**Directive**
In the post on recursive lambdas below, list every phrase that appears in double quotation marks in the prose sentences, not counting the code.

**Document**
((
During my tests, this is the best that i could achieve for local recursive lambdas. They can be used in streams as well but we loose the easyness of the target typing.

I heard at the JAX this year, that "lambads do not support recursion". What is meant with this statement is that the "this" inside the lambda always refer to the surrounding class.

But I managed to define - at least how I understand the term "recursion" - a recursive lambda and it goes like that:

interface FacInterface {
  int fac(int i);
}
public class Recursion {
  static FacInterface f;
  public static void main(String[] args)
  {
    int j = (args.length == 1) ? new Integer(args[0]) : 10;
    f = (i) -> { if ( i == 1) return 1;
      else return i*f.fac( i-1 ); };
    System.out.println( j+ "! = " + f.fac(j));
  }
}

Save this inside a file "Recursion.java" and with the two commands "javac Recursion.java" and "java Recursion" it worked for me.

The clou is to keep the interface that the lambda has to implement as a field variable in the surrounding class. The lambda can refer to that field and the field will not be implicitly final.
))
**Supplied entries**
((
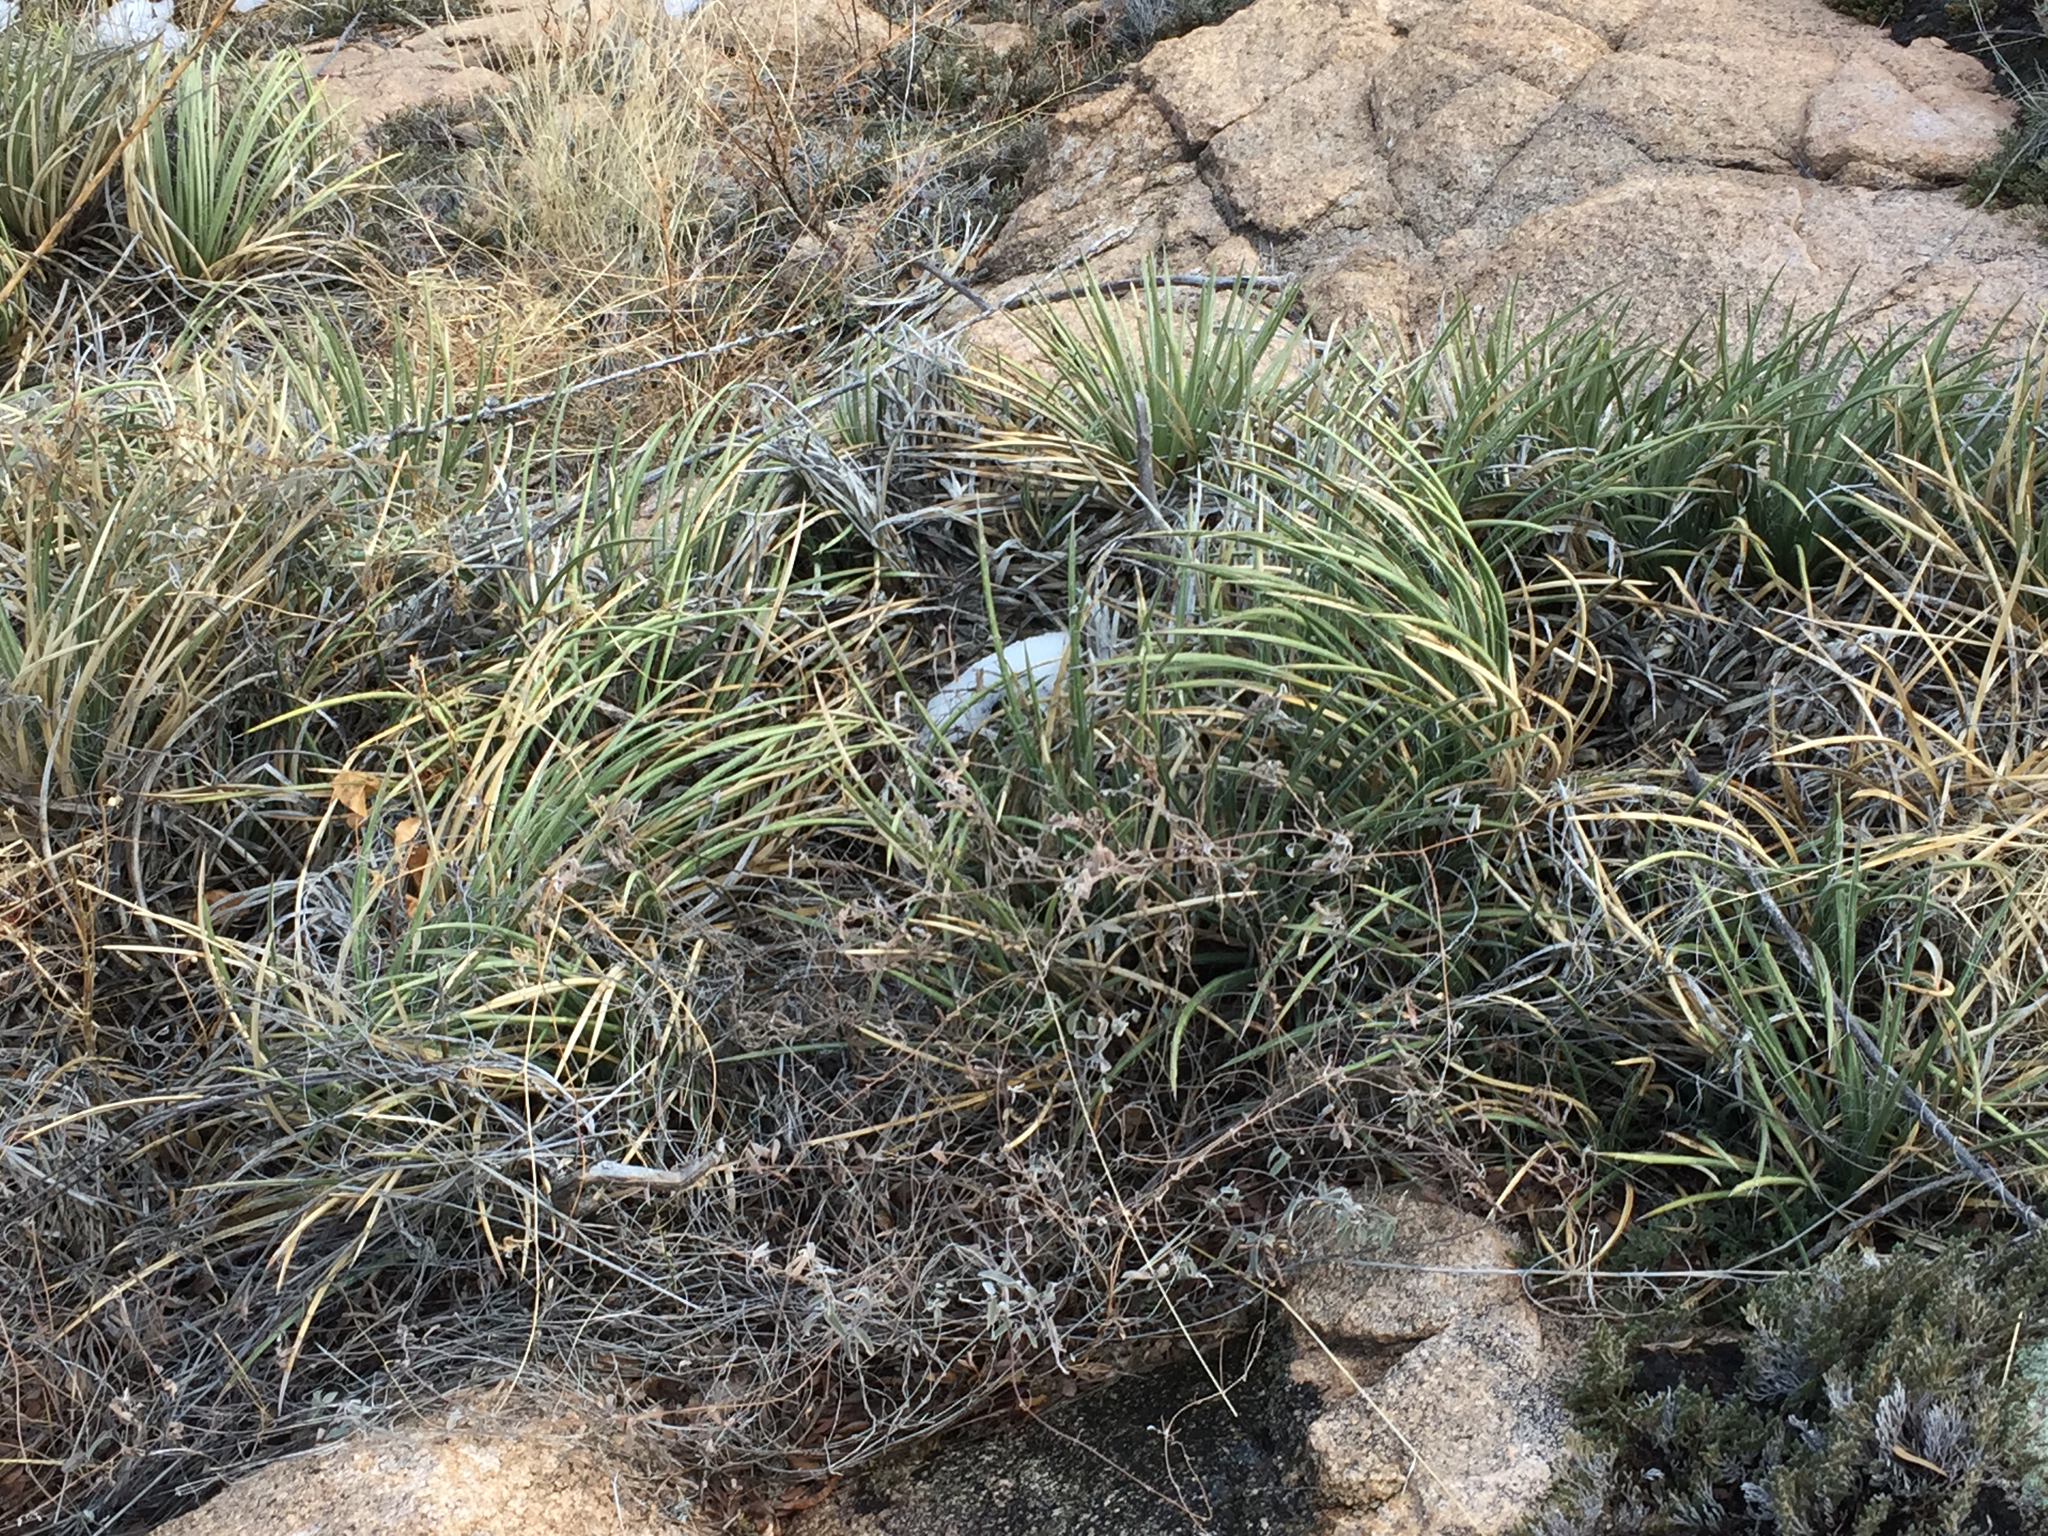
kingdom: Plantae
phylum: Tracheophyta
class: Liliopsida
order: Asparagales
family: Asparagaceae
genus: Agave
))
((
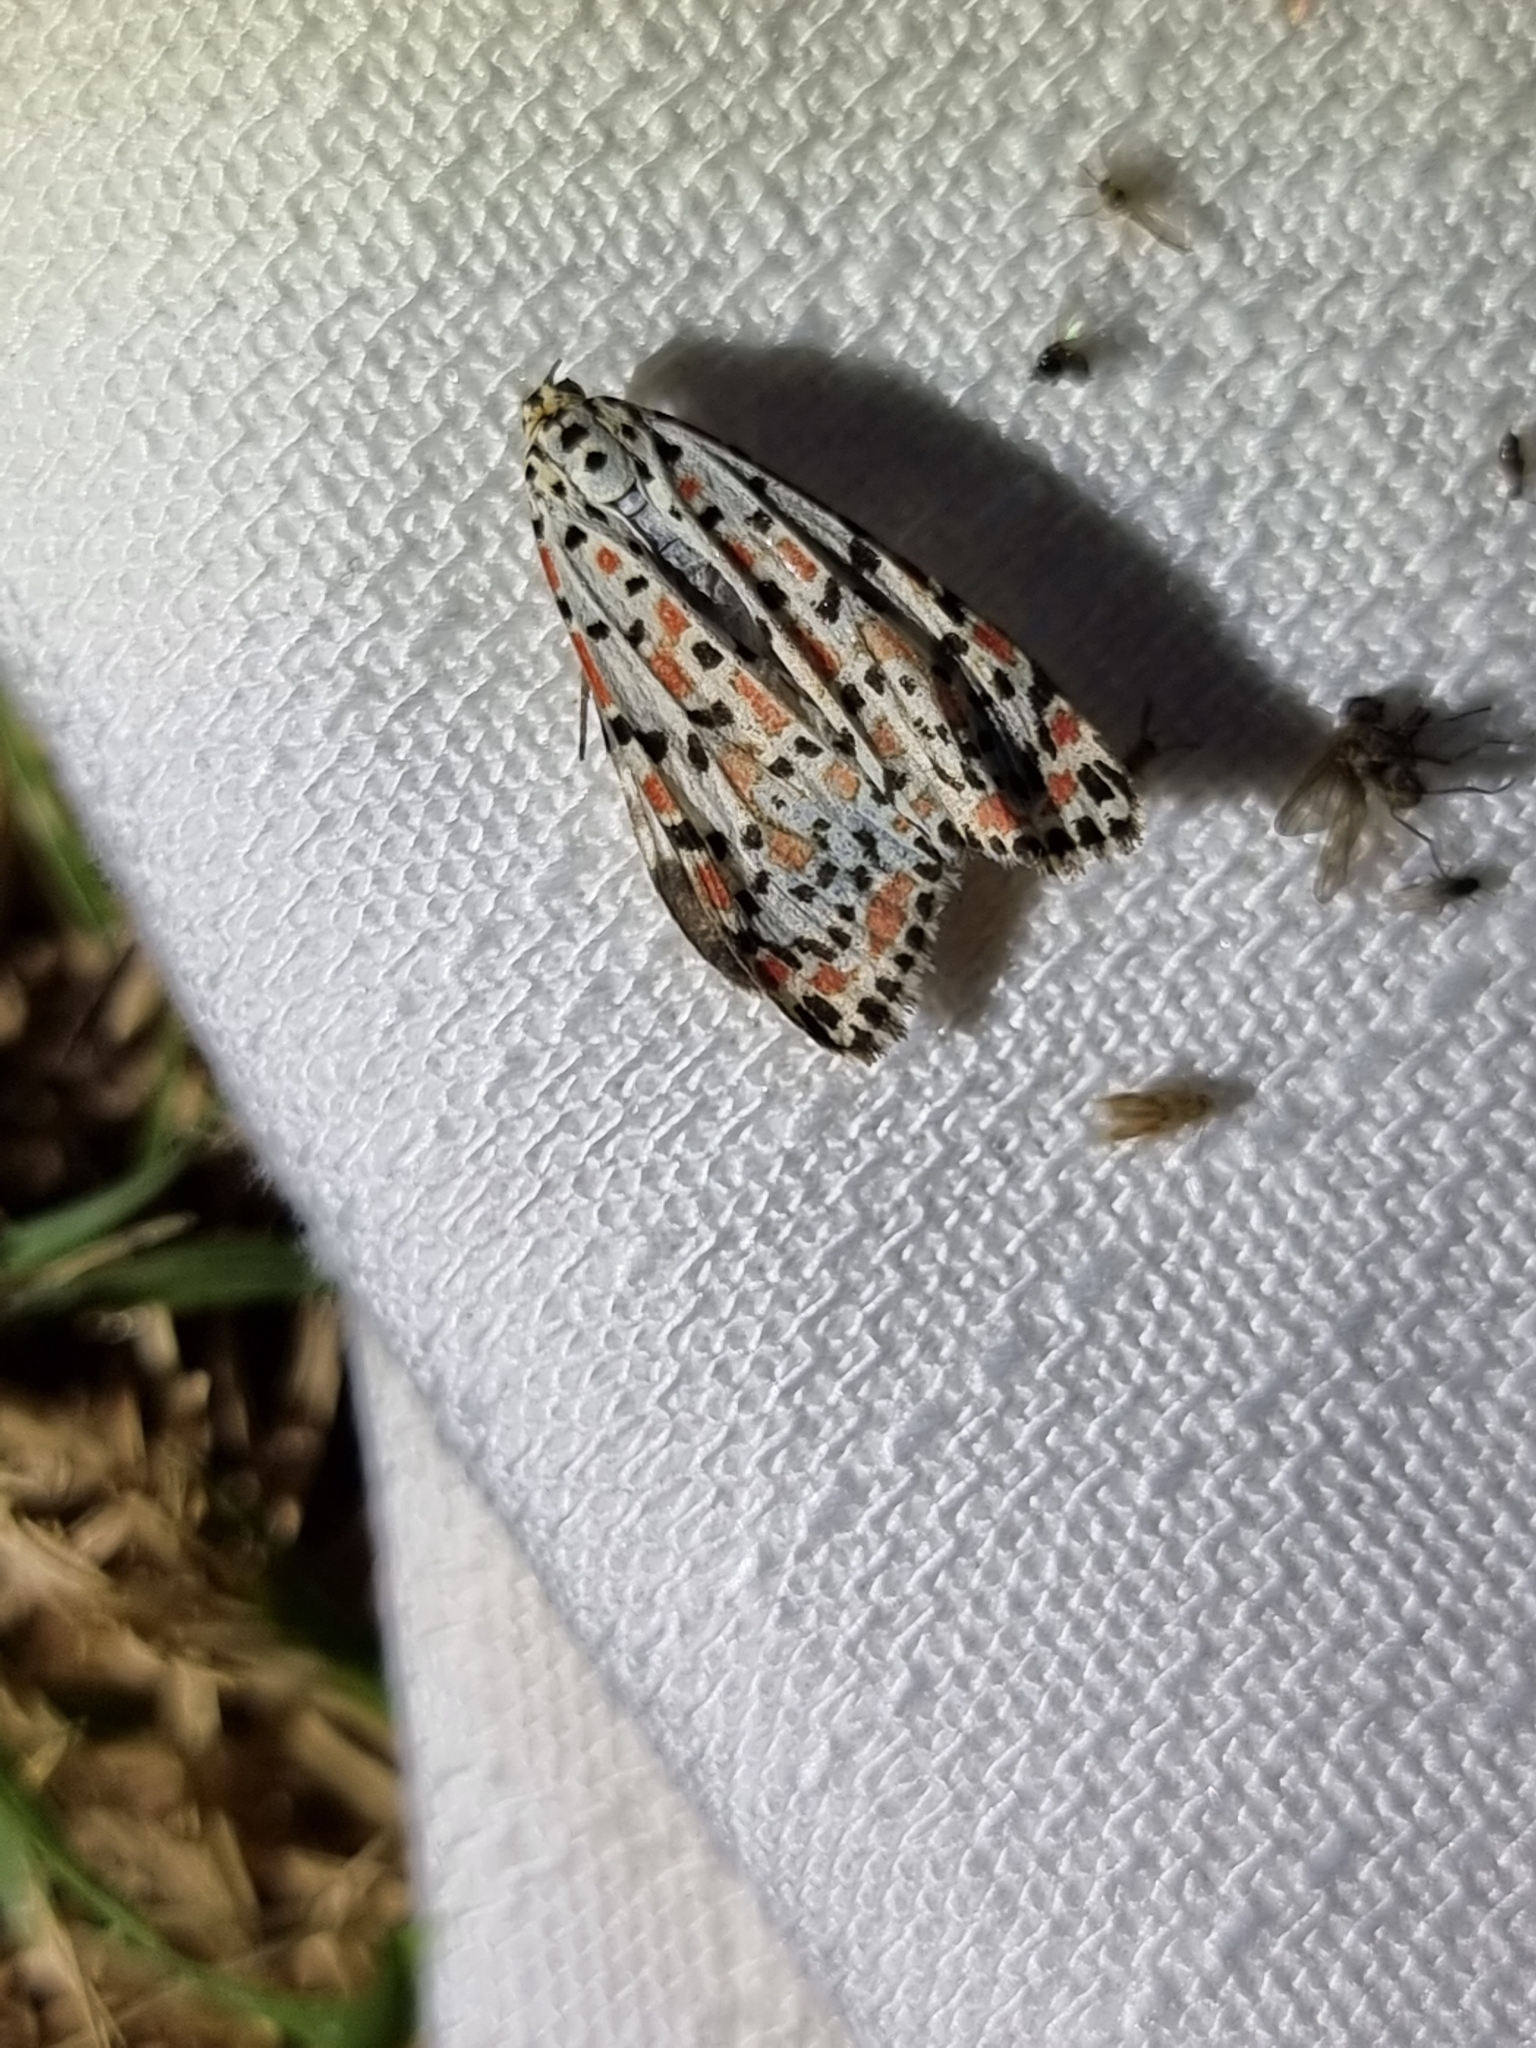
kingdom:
))
**Result of the exercise**
- "lambads do not support recursion"
- "this"
- "recursion"
- "Recursion.java"
- "javac Recursion.java"
- "java Recursion"